Scientists “believe that the chimpanzee version of the immunodeficiency virus (called simian immunodeficiency virus or SIV) most likely was transmitted to humans and mutated into HIV when humans hunted these chimpanzees for meat and came into contact with their infected blood,” according to the AIDS Institute. They reported that the virus has existed in the U.S. since, at least, the mid-to-late 1970s.

According to the U.S. Department of Health and Human Services, HIV is found in specific infected bodily fluids including blood, semen, pre-seminal fluid, breast milk, vaginal fluids and rectal mucous. They reported, “If any of these fluids enter your body, you can become infected with HIV.”

UIS and SIU school of Medicine Adjunct Professor Chris Chambers said, “Once the virus gains access to its host cell, basically it injects its RNA into the cytoplasm using enzymes. Viral loads of DNA are integrated and create duplications that begin to infect other cells in the body.”

The virus itself is spread in a multitude of ways, including sexual contact, pregnancy, childbirth, breast-feeding, injection drug use, work-related contact (healthcare industry), and rarely, organ transplants and blood transfusions, according to the U.S. Department of Health and Human services.

“It’s predominantly blood-based conception. When the [skin] barrier breaks down, that is when you are at risk,” said Chambers. “You have to have access to the vasculature (arrangement of blood cells) to become infected with the virus.”

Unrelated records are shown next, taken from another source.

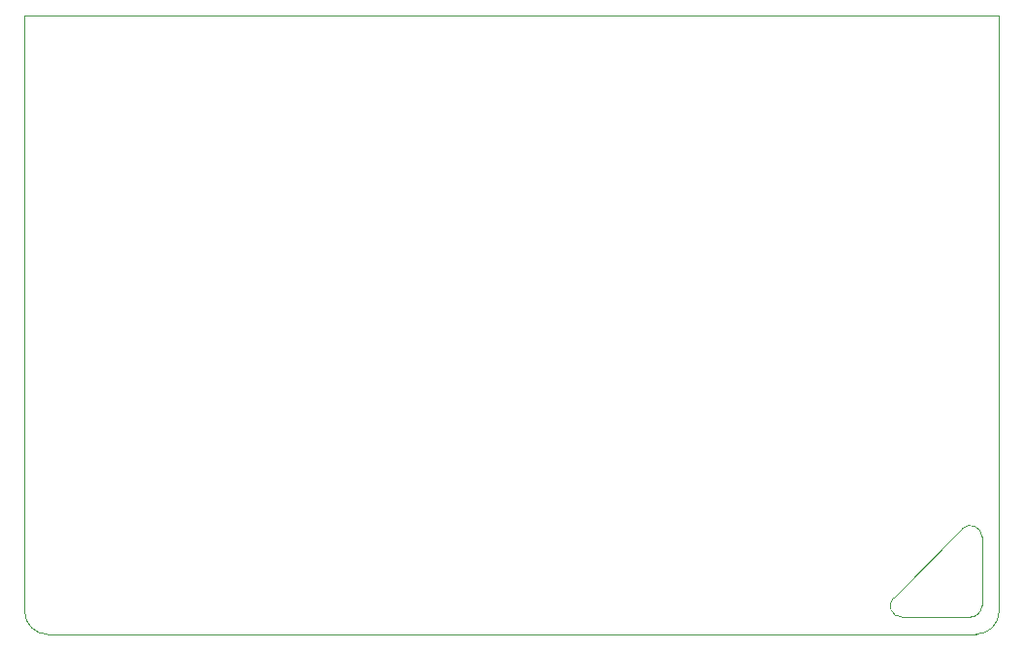
<source format=gko>
G04 #@! TF.GenerationSoftware,KiCad,Pcbnew,5.1.6-c6e7f7d~87~ubuntu18.04.1*
G04 #@! TF.CreationDate,2020-08-01T12:19:59+02:00*
G04 #@! TF.ProjectId,pcbid-card,70636269-642d-4636-9172-642e6b696361,v1.0*
G04 #@! TF.SameCoordinates,Original*
G04 #@! TF.FileFunction,Profile,NP*
%FSLAX46Y46*%
G04 Gerber Fmt 4.6, Leading zero omitted, Abs format (unit mm)*
G04 Created by KiCad (PCBNEW 5.1.6-c6e7f7d~87~ubuntu18.04.1) date 2020-08-01 12:19:59*
%MOMM*%
%LPD*%
G01*
G04 APERTURE LIST*
G04 #@! TA.AperFunction,Profile*
%ADD10C,0.050000*%
G04 #@! TD*
G04 APERTURE END LIST*
D10*
X2000000Y-54000000D02*
G75*
G02*
X0Y-52000000I0J2000000D01*
G01*
X83000000Y-54000000D02*
X2000000Y-54000000D01*
X81792893Y-44792893D02*
X75792893Y-50792893D01*
X75792893Y-50792893D02*
G75*
G03*
X76500000Y-52500000I707107J-707107D01*
G01*
X81792893Y-44792893D02*
G75*
G02*
X83500000Y-45500000I707107J-707107D01*
G01*
X83500000Y-51500000D02*
X83500000Y-45500000D01*
X82500000Y-52500000D02*
X76500000Y-52500000D01*
X83500000Y-51500000D02*
G75*
G02*
X82500000Y-52500000I-1000000J0D01*
G01*
X0Y-52000000D02*
X0Y0D01*
X85000000Y0D02*
X85000000Y-52000000D01*
X0Y0D02*
X85000000Y0D01*
X85000000Y-52000000D02*
G75*
G02*
X83000000Y-54000000I-2000000J0D01*
G01*
M02*

</source>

As of the end of 2010, one in four people living with a diagnosis of HIV in the United States were women, according to the Center for Disease Control.

“Women are assuming they are in a monogamous relationship with boyfriend, husband, partner, whoever and really, those men are having sex with other [infected partners],” said Cooley.

Cooley explained that many young people see HIV as having a cold or infection, saying that they believe they “can just take a pill” for it. There is a

“ ‘no big deal’ attitude with some of the young people” that come to the Phoenix Center.

According to Cooley, during a random sample last year, the Phoenix center tested five HIV positive individuals, all under the age of 30.

Cooley said, “We will test anyone who is at risk. The key is to connect people up with medical care and case management immediately.”

LGBTQA Resource Director Kerry Poynter said this may be because today’s students generally learn about sexual activity through experimentation or from the Internet. “There needs to be sex-positive conversations,” he said.